Transnationalizing Predatory Food and Body Advertisement
Abstract
Western food and body-related corporate advertising methods, when delineated into a five-category model encompassing food, gender, and body insecurity, have been assessed as potential psychic drivers of “thinness,” fear of food, and the implied inadequacy of the “average” individual’s body perception vis-à-vis the manufactured “beauty idol.” Noting the exponential economic growth and consistent maintenance of insecurity-based advertising within Western food, diet, and media industries in the previous decades, this research sought to uncover the similarities in rising rates of North American eating disorders and negative body perceptions, their potential linkage to delineated methods of food and body-image advertising through specific industries, and their reproduction in a “non-Western” sociocultural setting. The following conclusion was subsequently reached: the perceptually negative impacts on gendered North American eating disorder and body-image rates and their methodological reproduction in the Asia-Pacific region represent a statistical tabulation suggestive of a successful “exporting” of Western corporate food and body-image advertising to demographics saturated with its subversive sub-threshold effects.

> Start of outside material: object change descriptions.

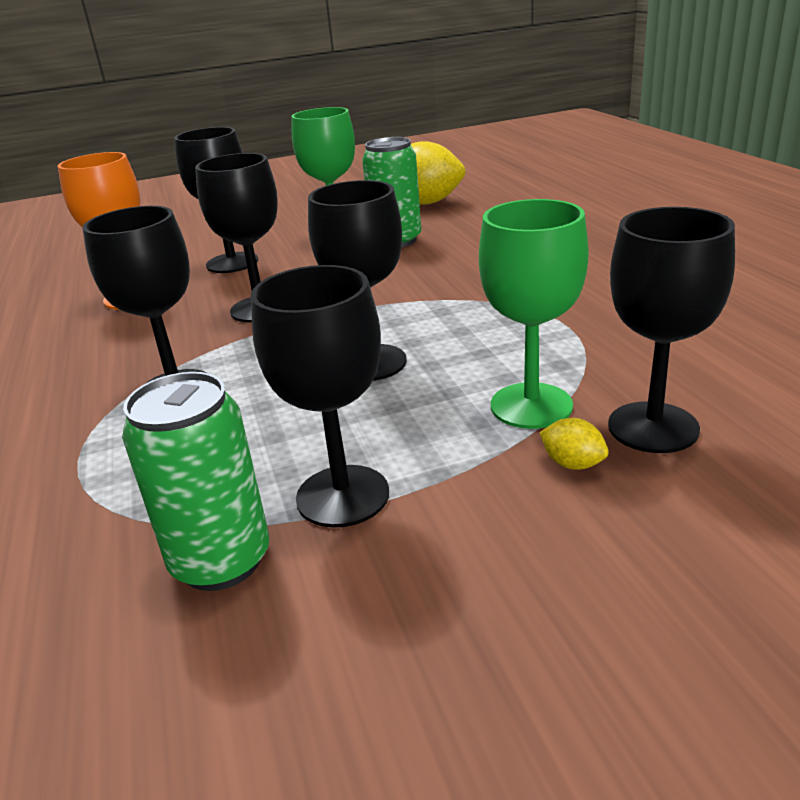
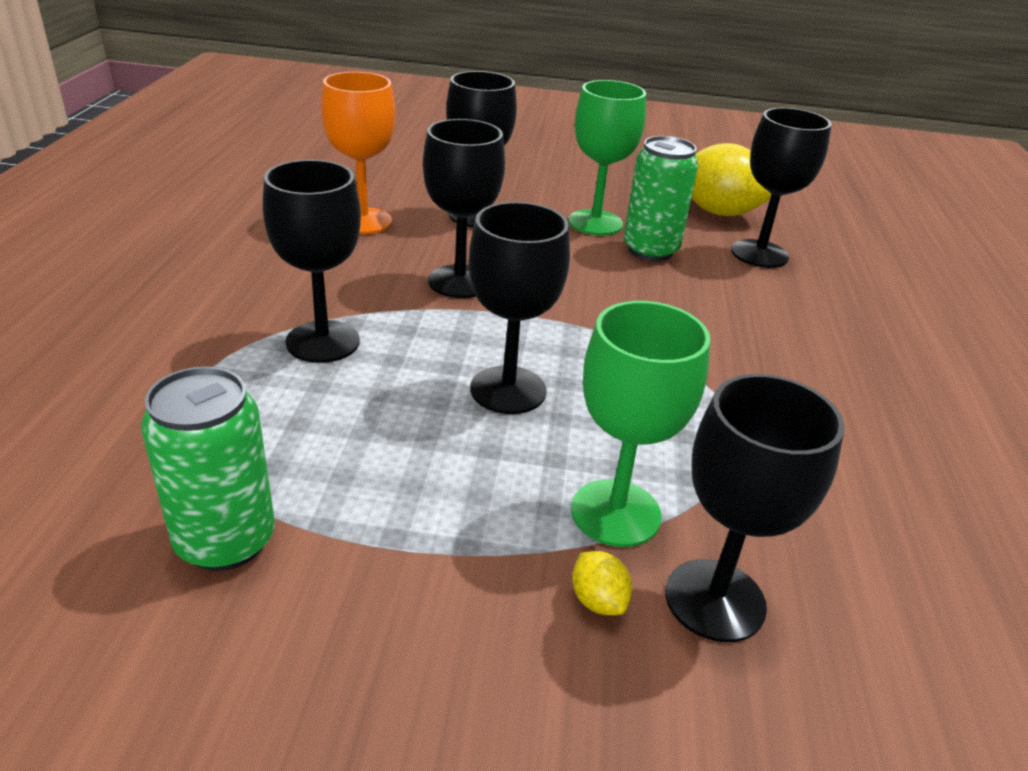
camera: 20 degrees right, 5 degrees up
(343, 496) = (368, 526): black goblet -> black goblet (759, 254)

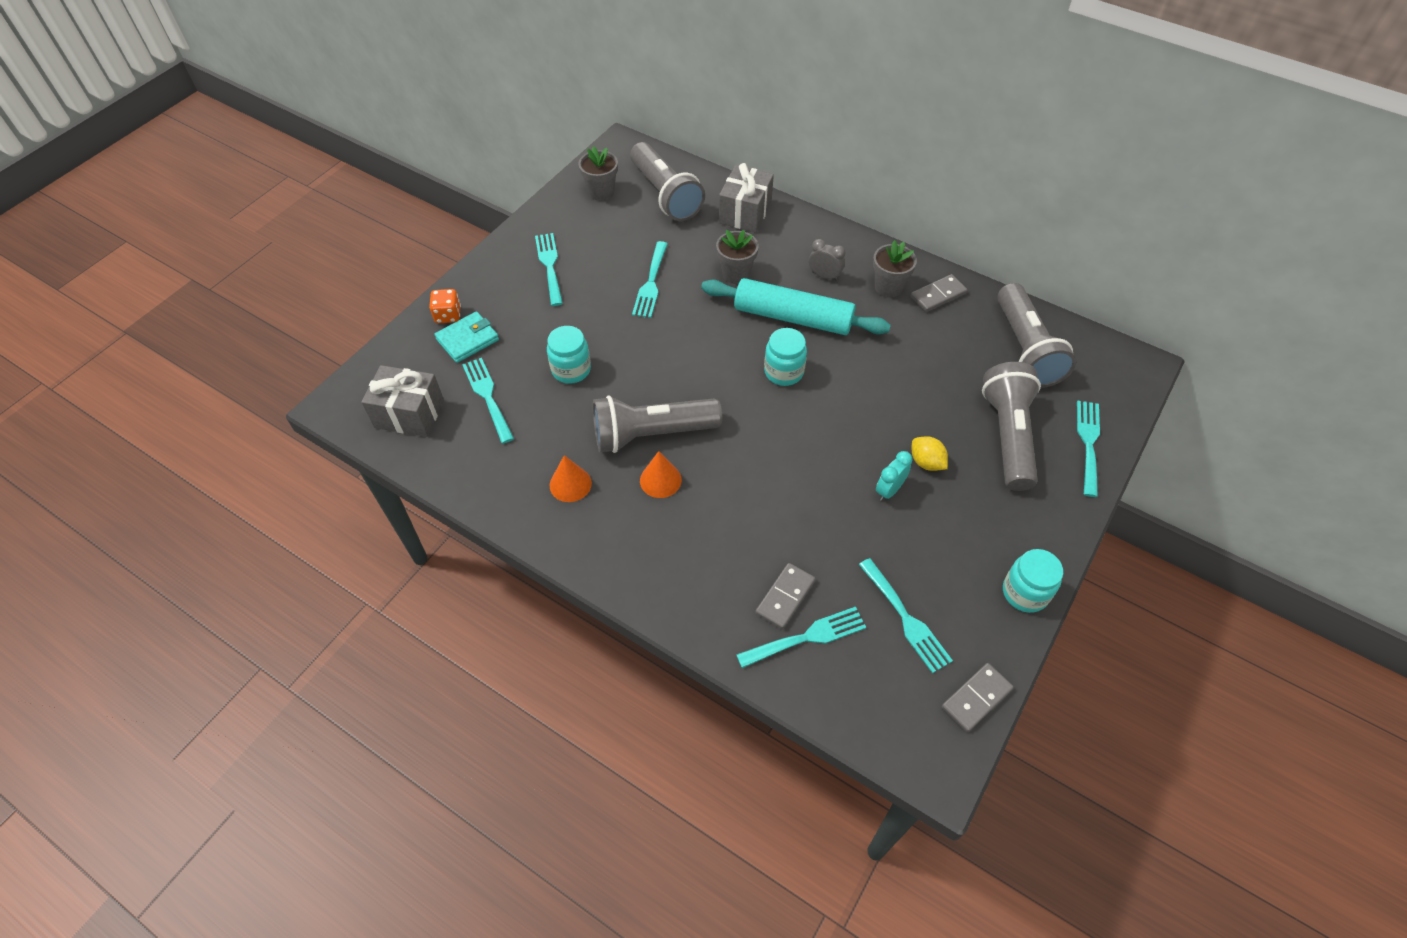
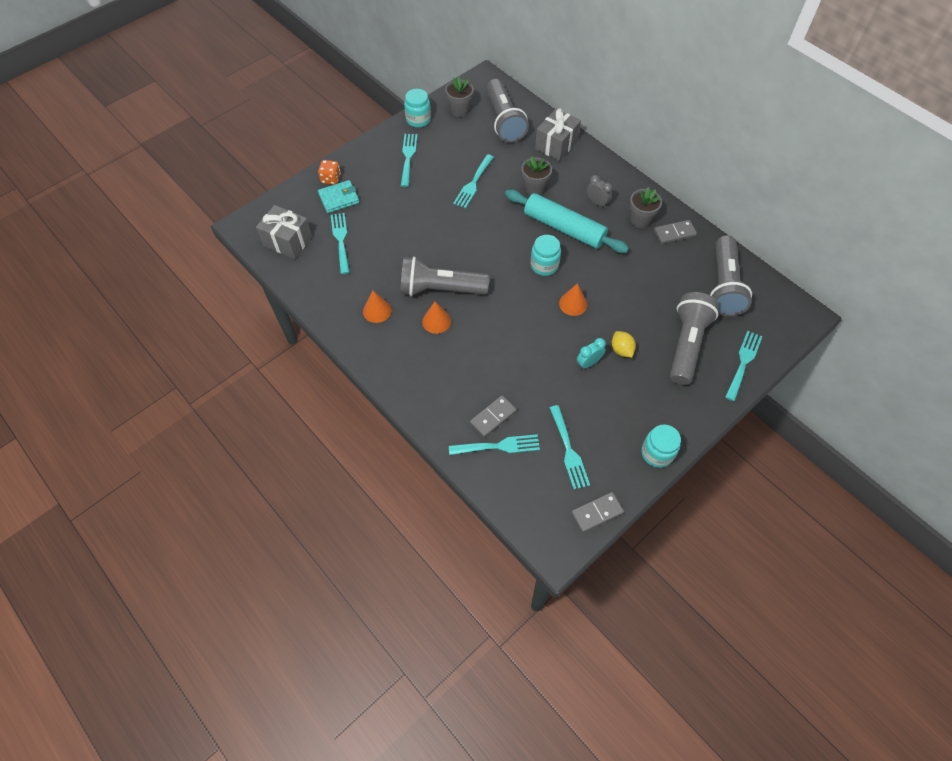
camera: 15 degrees right, 5 degrees up
(571, 370) = (400, 233): turquoise jar -> turquoise jar (418, 120)
(840, 415) = (573, 304): none -> orange cone

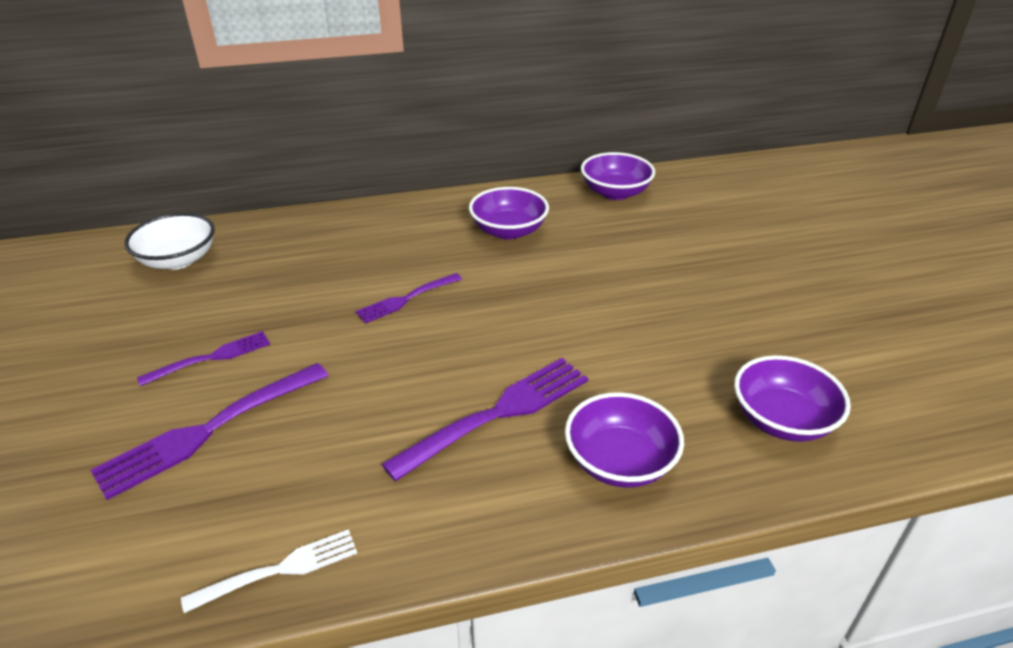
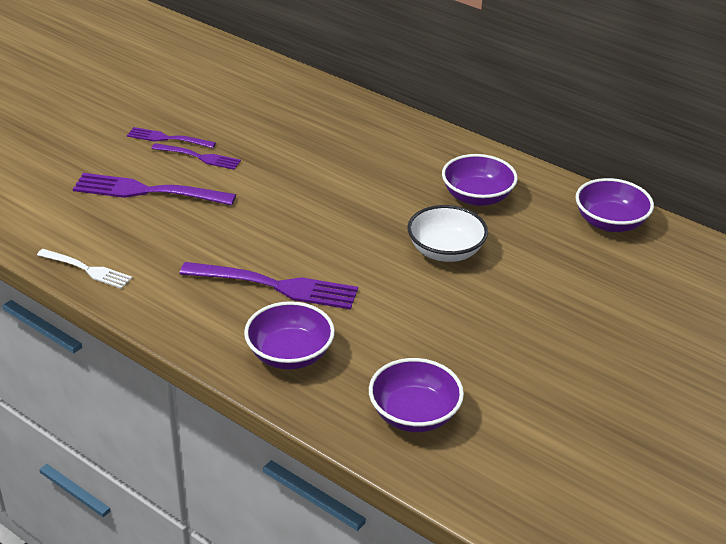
camera: 50 degrees right, 0 degrees up
(178, 260) = (264, 90): white bowl -> white bowl (445, 251)
(407, 298) = (340, 195): purple fork -> purple fork (168, 139)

This suggestion becomes particularly visible, and almost definitively exemplified, in the female-identifying populations of Fiji who are noted to have gone from a near-zero rate of medically diagnosed disordered eating and a female body ideal described as “heavier, [and] more robust,” to an alarming increase in eating disorder rates and negative body-image perceptions following the introduction and subsequent accessibility of Western, specifically American, satellite television programming.